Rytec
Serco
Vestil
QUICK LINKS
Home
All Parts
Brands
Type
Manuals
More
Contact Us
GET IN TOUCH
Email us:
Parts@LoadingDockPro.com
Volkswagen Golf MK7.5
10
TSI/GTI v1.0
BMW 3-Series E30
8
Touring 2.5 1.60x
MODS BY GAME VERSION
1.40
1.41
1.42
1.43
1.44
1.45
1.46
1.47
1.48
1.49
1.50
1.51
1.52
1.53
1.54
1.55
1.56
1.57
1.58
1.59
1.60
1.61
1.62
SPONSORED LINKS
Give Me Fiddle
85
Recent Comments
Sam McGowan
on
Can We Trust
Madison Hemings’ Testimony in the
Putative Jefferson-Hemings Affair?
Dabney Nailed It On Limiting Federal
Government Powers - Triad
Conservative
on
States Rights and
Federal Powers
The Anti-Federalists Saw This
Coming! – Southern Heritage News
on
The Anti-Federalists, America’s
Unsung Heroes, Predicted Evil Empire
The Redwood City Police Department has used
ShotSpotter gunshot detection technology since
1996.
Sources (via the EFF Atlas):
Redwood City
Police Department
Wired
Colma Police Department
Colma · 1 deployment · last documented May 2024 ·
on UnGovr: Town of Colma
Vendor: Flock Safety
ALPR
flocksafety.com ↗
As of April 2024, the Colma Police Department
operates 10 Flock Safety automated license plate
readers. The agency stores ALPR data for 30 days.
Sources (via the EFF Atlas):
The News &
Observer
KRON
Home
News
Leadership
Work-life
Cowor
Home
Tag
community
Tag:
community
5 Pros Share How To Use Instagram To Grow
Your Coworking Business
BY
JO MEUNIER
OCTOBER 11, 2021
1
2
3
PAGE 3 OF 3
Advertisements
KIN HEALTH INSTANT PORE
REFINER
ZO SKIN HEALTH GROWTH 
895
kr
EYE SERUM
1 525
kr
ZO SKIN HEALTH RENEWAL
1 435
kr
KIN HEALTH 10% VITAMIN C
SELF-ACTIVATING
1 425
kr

EXERCISE: Restate the data in full so that no line differs from the original.

ANSWER AREA:
Rytec
Serco
Vestil
QUICK LINKS
Home
All Parts
Brands
Type
Manuals
More
Contact Us
GET IN TOUCH
Email us:
Parts@LoadingDockPro.com
Volkswagen Golf MK7.5
10
TSI/GTI v1.0
BMW 3-Series E30
8
Touring 2.5 1.60x
MODS BY GAME VERSION
1.40
1.41
1.42
1.43
1.44
1.45
1.46
1.47
1.48
1.49
1.50
1.51
1.52
1.53
1.54
1.55
1.56
1.57
1.58
1.59
1.60
1.61
1.62
SPONSORED LINKS
Give Me Fiddle
85
Recent Comments
Sam McGowan
on
Can We Trust
Madison Hemings’ Testimony in the
Putative Jefferson-Hemings Affair?
Dabney Nailed It On Limiting Federal
Government Powers - Triad
Conservative
on
States Rights and
Federal Powers
The Anti-Federalists Saw This
Coming! – Southern Heritage News
on
The Anti-Federalists, America’s
Unsung Heroes, Predicted Evil Empire
The Redwood City Police Department has used
ShotSpotter gunshot detection technology since
1996.
Sources (via the EFF Atlas):
Redwood City
Police Department
Wired
Colma Police Department
Colma · 1 deployment · last documented May 2024 ·
on UnGovr: Town of Colma
Vendor: Flock Safety
ALPR
flocksafety.com ↗
As of April 2024, the Colma Police Department
operates 10 Flock Safety automated license plate
readers. The agency stores ALPR data for 30 days.
Sources (via the EFF Atlas):
The News &
Observer
KRON
Home
News
Leadership
Work-life
Cowor
Home
Tag
community
Tag:
community
5 Pros Share How To Use Instagram To Grow
Your Coworking Business
BY
JO MEUNIER
OCTOBER 11, 2021
1
2
3
PAGE 3 OF 3
Advertisements
KIN HEALTH INSTANT PORE
REFINER
ZO SKIN HEALTH GROWTH 
895
kr
EYE SERUM
1 525
kr
ZO SKIN HEALTH RENEWAL
1 435
kr
KIN HEALTH 10% VITAMIN C
SELF-ACTIVATING
1 425
kr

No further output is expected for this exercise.